◆ **EXERCISE OBJECTIVE**
What you return should be only the lines starting at the one that contains "Could you add" and running to the end of the listing, exactly as written, minus any pictures.

SOURCE RECORDS below:

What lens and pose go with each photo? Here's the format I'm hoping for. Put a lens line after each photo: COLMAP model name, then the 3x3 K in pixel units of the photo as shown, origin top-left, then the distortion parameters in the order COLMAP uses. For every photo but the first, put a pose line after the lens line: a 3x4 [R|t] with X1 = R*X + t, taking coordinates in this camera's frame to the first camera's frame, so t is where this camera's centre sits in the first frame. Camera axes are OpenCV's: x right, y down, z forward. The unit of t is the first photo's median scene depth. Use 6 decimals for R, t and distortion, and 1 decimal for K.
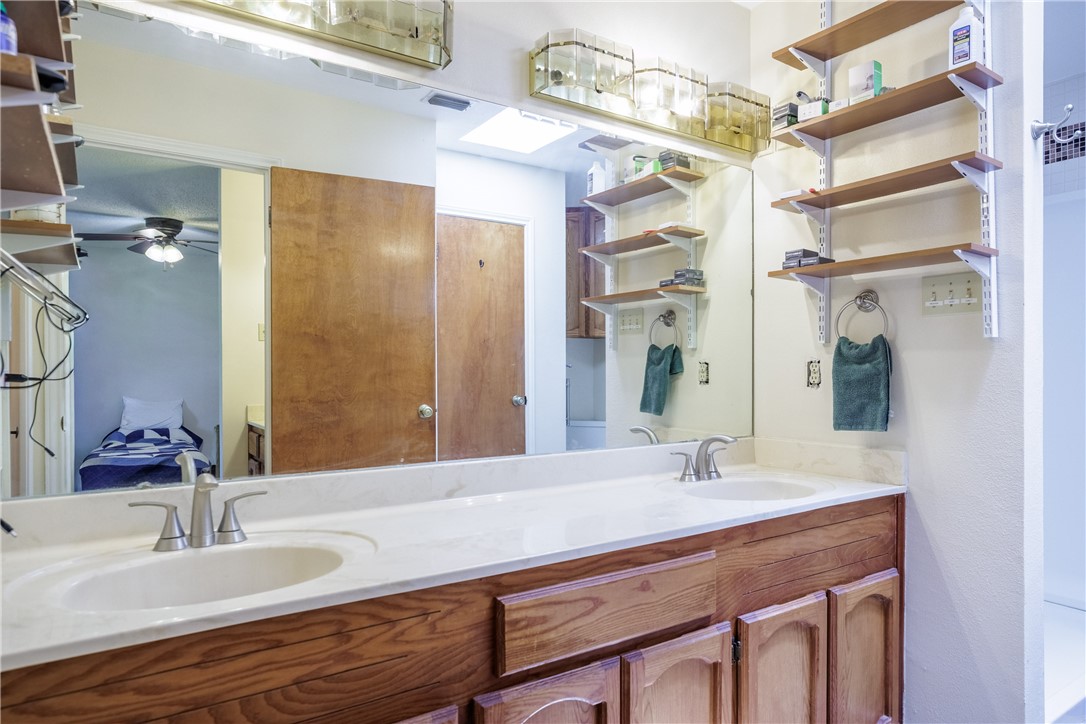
lens RADIAL K [[654.5, 0, 543.0], [0, 654.5, 362.0], [0, 0, 1]] dist [0.001708, -0.000130]
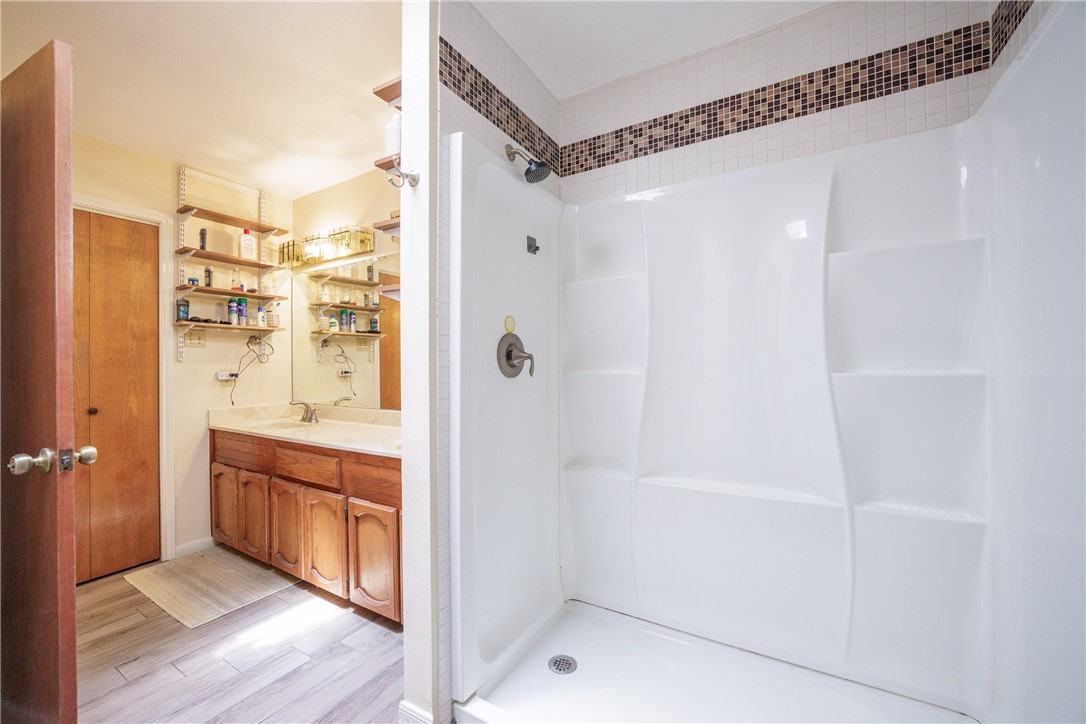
lens RADIAL K [[435.4, 0, 543.5], [0, 435.4, 366.4], [0, 0, 1]] dist [-0.000133, -0.000034]
pose [[0.429566, 0.007604, -0.903003, 0.963666], [0.009570, 0.999870, 0.012973, -0.014491], [0.902985, -0.014215, 0.429437, 0.523852]]
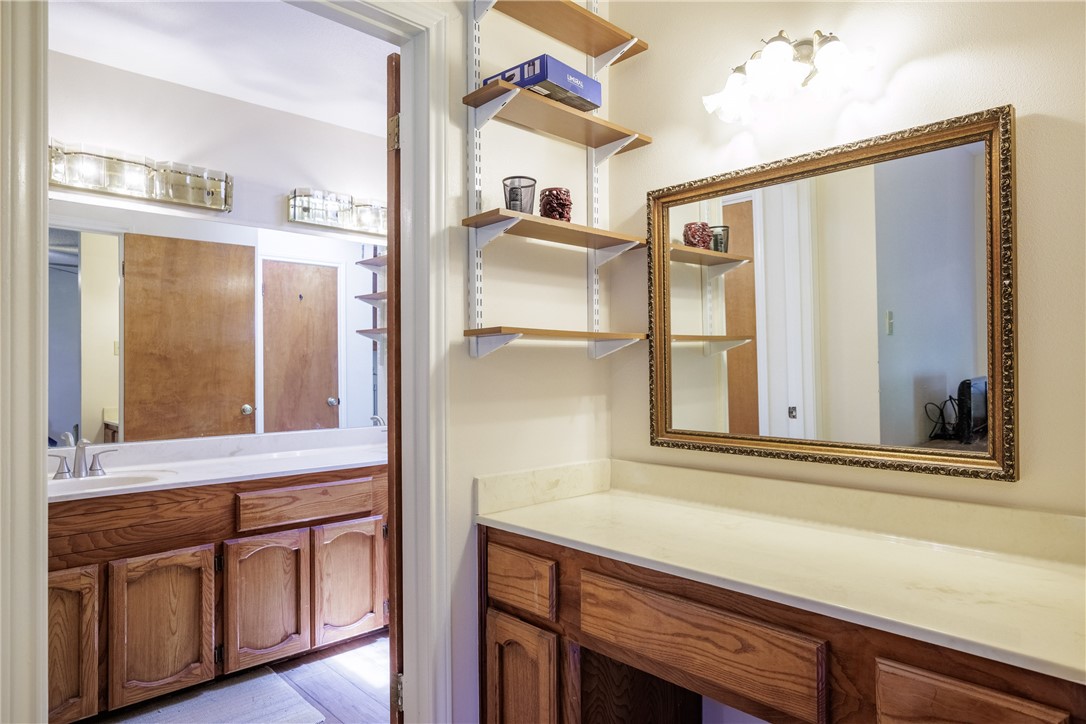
lens RADIAL K [[654.5, 0, 543.0], [0, 654.5, 362.0], [0, 0, 1]] dist [0.001708, -0.000130]
pose [[0.986006, 0.000945, 0.166709, 0.229302], [-0.000571, 0.999997, -0.002292, -0.024699], [-0.166711, 0.002165, 0.986003, -0.517082]]
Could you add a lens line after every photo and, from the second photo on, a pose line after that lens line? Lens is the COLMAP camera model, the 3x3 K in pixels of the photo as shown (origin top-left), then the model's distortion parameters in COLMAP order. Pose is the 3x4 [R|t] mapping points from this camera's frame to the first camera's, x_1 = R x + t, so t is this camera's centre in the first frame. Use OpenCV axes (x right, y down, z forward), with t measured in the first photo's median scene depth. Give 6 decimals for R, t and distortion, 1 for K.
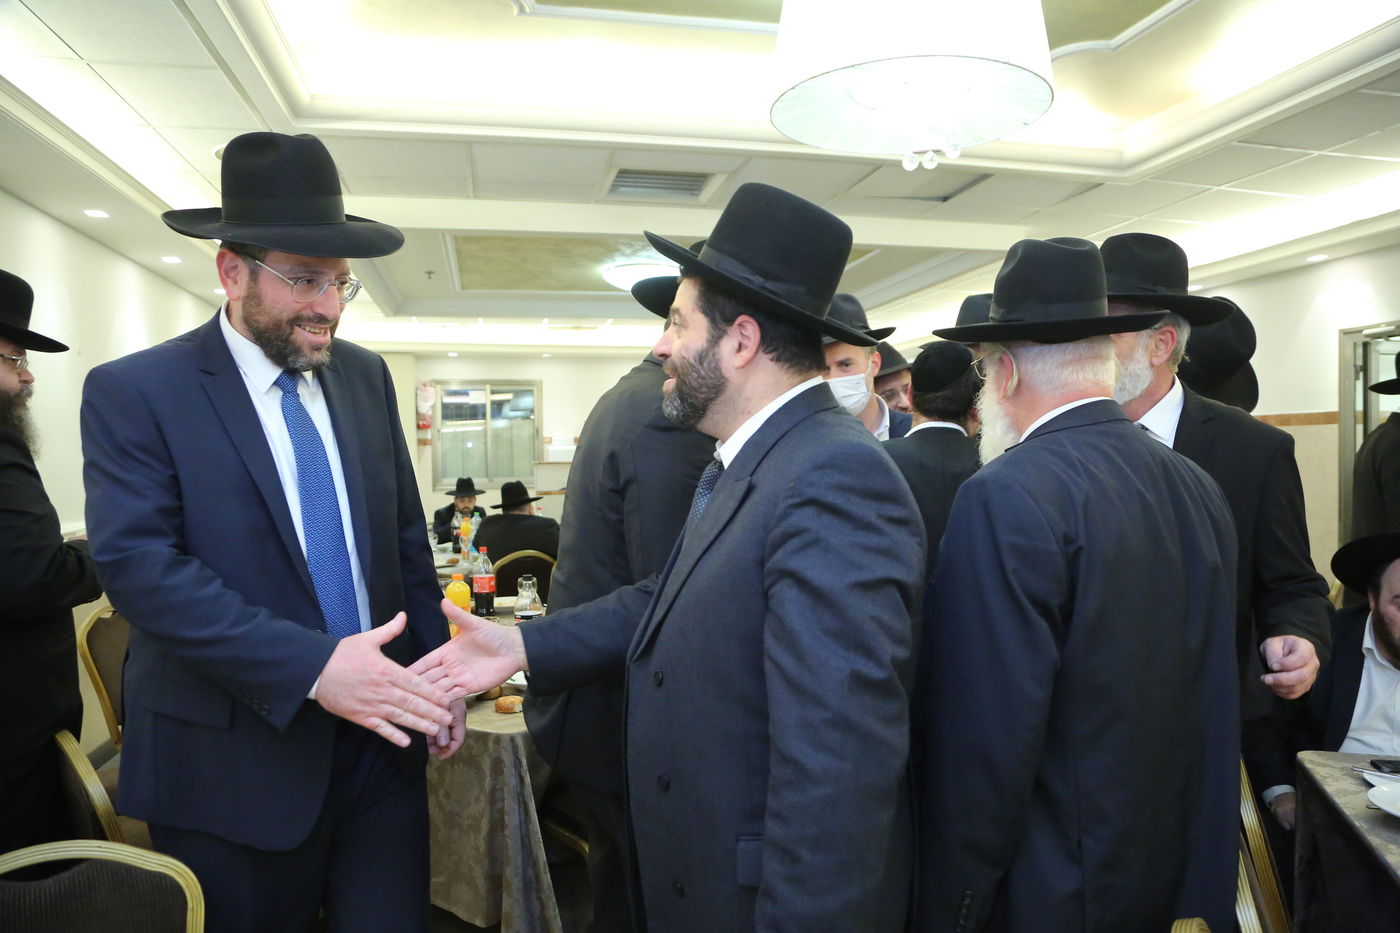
lens RADIAL K [[945.4, 0, 702.6], [0, 945.4, 513.1], [0, 0, 1]] dist [-0.121764, 0.065453]
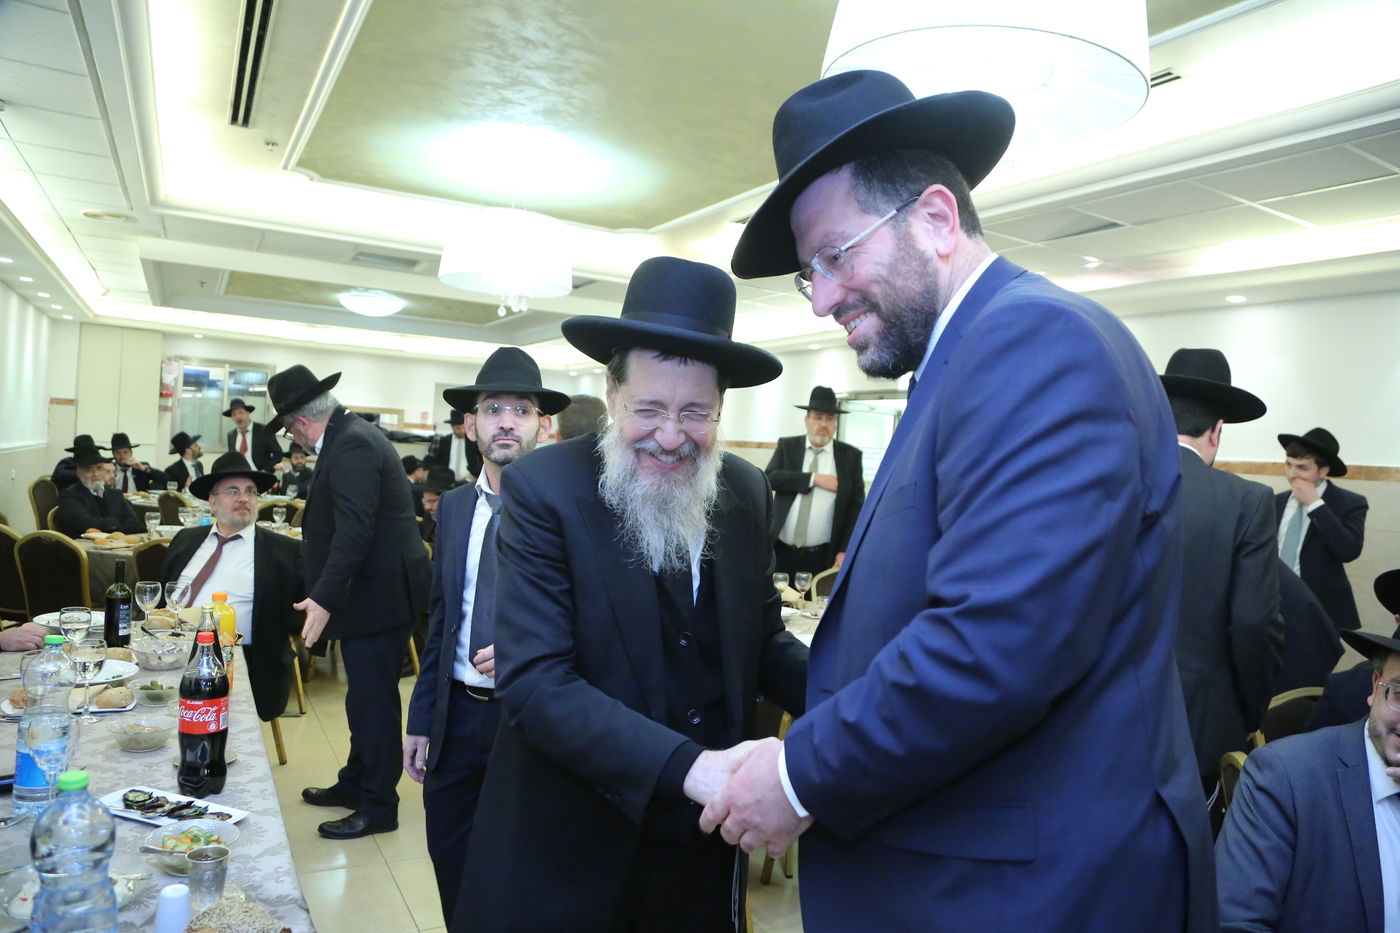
lens RADIAL K [[945.4, 0, 709.9], [0, 945.4, 475.8], [0, 0, 1]] dist [-0.121764, 0.065453]
pose [[0.952302, 0.071284, 0.296713, 0.028412], [-0.060988, 0.997176, -0.043828, 0.029723], [-0.298999, 0.023642, 0.953960, -0.530827]]
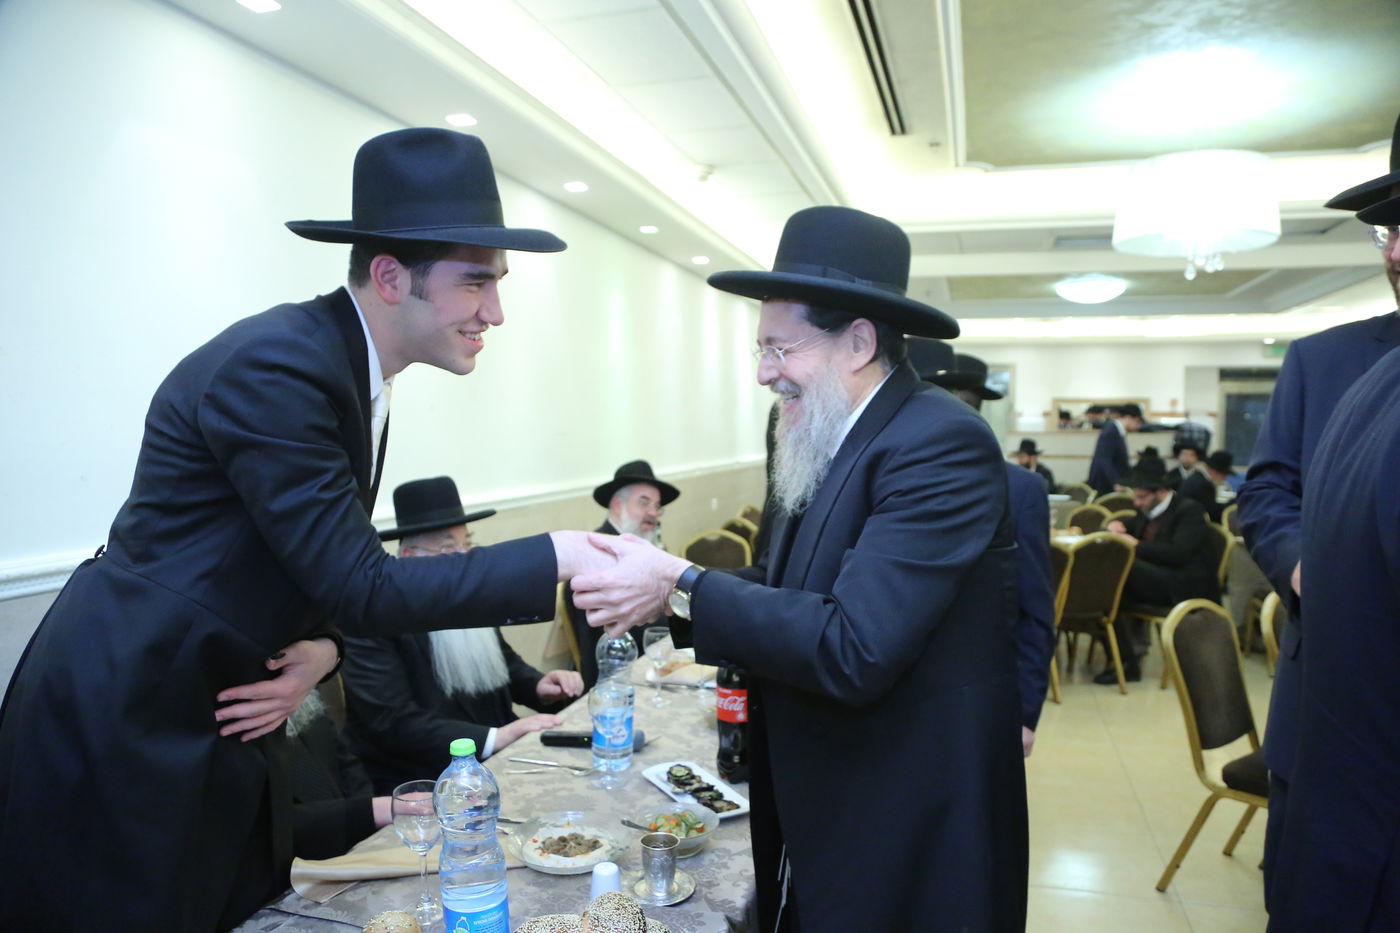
lens RADIAL K [[945.4, 0, 701.8], [0, 945.4, 475.6], [0, 0, 1]] dist [-0.121764, 0.065453]
pose [[0.874316, 0.040255, -0.483685, 0.119147], [-0.043441, 0.999045, 0.004621, 0.026559], [0.483409, 0.016971, 0.875230, -0.468191]]
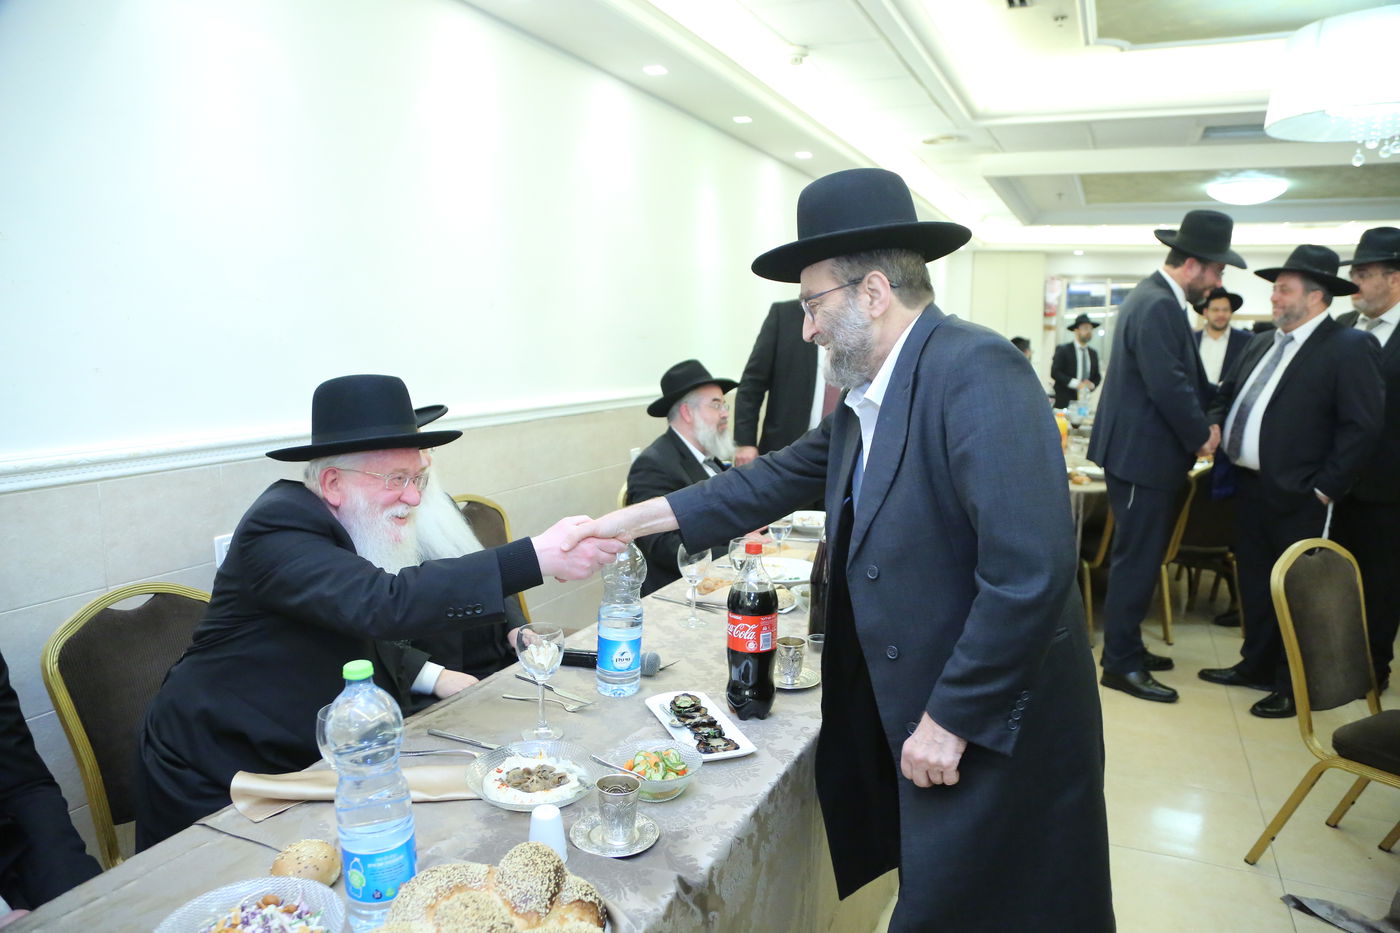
lens RADIAL K [[945.4, 0, 699.6], [0, 945.4, 484.2], [0, 0, 1]] dist [-0.121764, 0.065453]
pose [[0.796927, 0.116558, -0.592724, 0.132723], [-0.061468, 0.991762, 0.112384, 0.029962], [0.600940, -0.053128, 0.797526, -0.406875]]
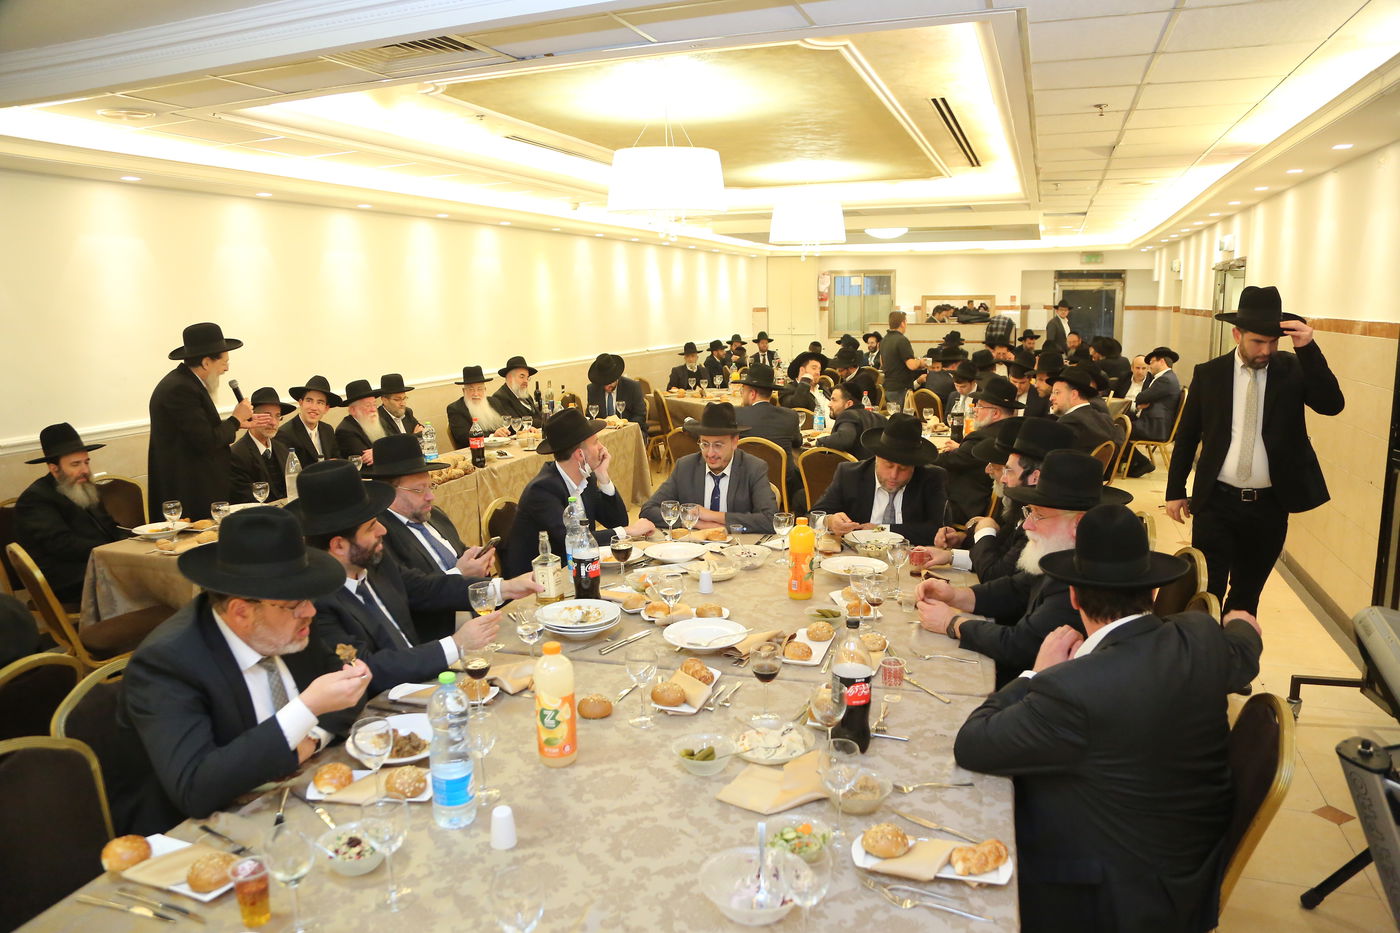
lens RADIAL K [[945.4, 0, 702.2], [0, 945.4, 463.3], [0, 0, 1]] dist [-0.121764, 0.065453]
pose [[0.840880, 0.092195, -0.533311, 0.869419], [-0.029457, 0.991720, 0.124996, -0.010887], [0.540419, -0.089398, 0.836634, -1.077155]]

End of SOURCE RECORDS.

◆ **RESULT OF THIS TASK**
Could you add a lens line after every photo and, from the second photo on, a pose line after that lens line? Lens is the COLMAP camera model, the 3x3 K in pixels of the photo as shown (origin top-left), then the model's distortion parameters in COLMAP order. Pose is the 3x4 [R|t] mapping points from this camera's frame to the first camera's, x_1 = R x + t, so t is this camera's centre in the first frame. Use OpenCV axes (x right, y down, z forward), with t measured in the first photo's median scene depth. Give 6 decimals for R, t and distortion, 1 for K.
lens RADIAL K [[945.4, 0, 702.6], [0, 945.4, 513.1], [0, 0, 1]] dist [-0.121764, 0.065453]
lens RADIAL K [[945.4, 0, 709.9], [0, 945.4, 475.8], [0, 0, 1]] dist [-0.121764, 0.065453]
pose [[0.952302, 0.071284, 0.296713, 0.028412], [-0.060988, 0.997176, -0.043828, 0.029723], [-0.298999, 0.023642, 0.953960, -0.530827]]
lens RADIAL K [[945.4, 0, 701.8], [0, 945.4, 475.6], [0, 0, 1]] dist [-0.121764, 0.065453]
pose [[0.874316, 0.040255, -0.483685, 0.119147], [-0.043441, 0.999045, 0.004621, 0.026559], [0.483409, 0.016971, 0.875230, -0.468191]]
lens RADIAL K [[945.4, 0, 699.6], [0, 945.4, 484.2], [0, 0, 1]] dist [-0.121764, 0.065453]
pose [[0.796927, 0.116558, -0.592724, 0.132723], [-0.061468, 0.991762, 0.112384, 0.029962], [0.600940, -0.053128, 0.797526, -0.406875]]
lens RADIAL K [[945.4, 0, 702.2], [0, 945.4, 463.3], [0, 0, 1]] dist [-0.121764, 0.065453]
pose [[0.840880, 0.092195, -0.533311, 0.869419], [-0.029457, 0.991720, 0.124996, -0.010887], [0.540419, -0.089398, 0.836634, -1.077155]]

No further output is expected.